Coconino Community College staff print 3D masks to send to Tuba City doctors
FLAGSTAFF, Ariz. — What do you do when Coconino Community College’s campus is closed because of a global pandemic and you have 3D printers lying around?
If you’re Michael Mercia, director of Institutional Research, and Jeff Jones, dean of Career and Technical Education, you get to work printing high-efficiency filtration masks that can be fitted to a healthcare provider’s face and sanitized between uses.
Mercia got the idea from The Montana Mask, https://www.makethemasks.com/, which provides a step-by-step process for those with 3D printers to make the masks, what they are and how to use them.
It quickly caught on in Montana.
“Once this became public and papers started to write about it, everybody in the community who have access to a 3D printer, which is a lot of the universities, schools, colleges and high schools, they all started printing these masks, as well,” Mercia said.
Once Mercia and Jones got permission from the leadership at CCC, who were supportive of the idea, the two got to work printing the masks.
The printers and the materials used to print the masks were purchased through a grant from the National Science Foundation and were originally used for an innovation lab — iLab. Engineering and computer information students used the printers for student projects and the college also used them in summer workshops with kids.
It takes four hours to print one mask, Mercia said. And according to The Montana Mask website, doctors are using them.
“We’ve shared a couple of the masks we’ve made with some physicians and they were excited about using them,” Mercia said. “The real benefit to them is you can take surgical masks that don’t fit your face very well, and there’s a lot of concern around those, and you can cut the material out and use this for filtration in these plastic masks.”

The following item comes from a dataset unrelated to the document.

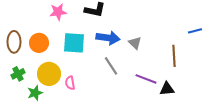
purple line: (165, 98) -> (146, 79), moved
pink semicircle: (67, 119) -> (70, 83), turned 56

Mercia said that once a doctor or physician has custom fitted the mask to their face, they can replace the filter material as often as they need to.
“So they last indefinitely whereas other masks can only be worn for a short period of time and then thrown away,” Mercia said. “They really expand the usage.”
Because they take so long to print, Mercia said a batch that could be sent out would include about 10 masks, which were ready to send by the end of last week.
Larry Hendricks, senior manager for Public Relations and Marketing at CCC, said the president of the college, Colleen Smith, talked to Coconino County Department of Health and Human Services.
“After talking with them, she decided we would offer our first batch to Tuba City Regional Health Care Corporation,” Hendricks said.
Mercia said the cost to make the masks is less than $5. And while most of the material they used was purchased with the National Science Foundation grant, Jones has expended some of his own money to purchase materials. In terms of cost, Mercia said, it is not that prohibitive.
“The members of the college are just willing to chip in and do this and we care a lot about Tuba City and the Navajo Nation,” Mercia said. “About a quarter of our students at CCC are Native. We’re aware of what is going on on the Nation and how challenging it is there.”
But more importantly, Mercia said he hopes as the word get out and the link to The Montana Mask gets shared, that other colleges, high schools and anyone else who has a 3D printer will start making masks as well.
“The more doctors who don’t get sick, the more people they can continue to treat,” Mercia said. “Even though, (last week) we were able to send 10, that’s 10 more health practitioners that are kept safe, who can help hundreds of people.”
Jones and Mercia intend to keep on making the masks and determining areas of highest need within the region.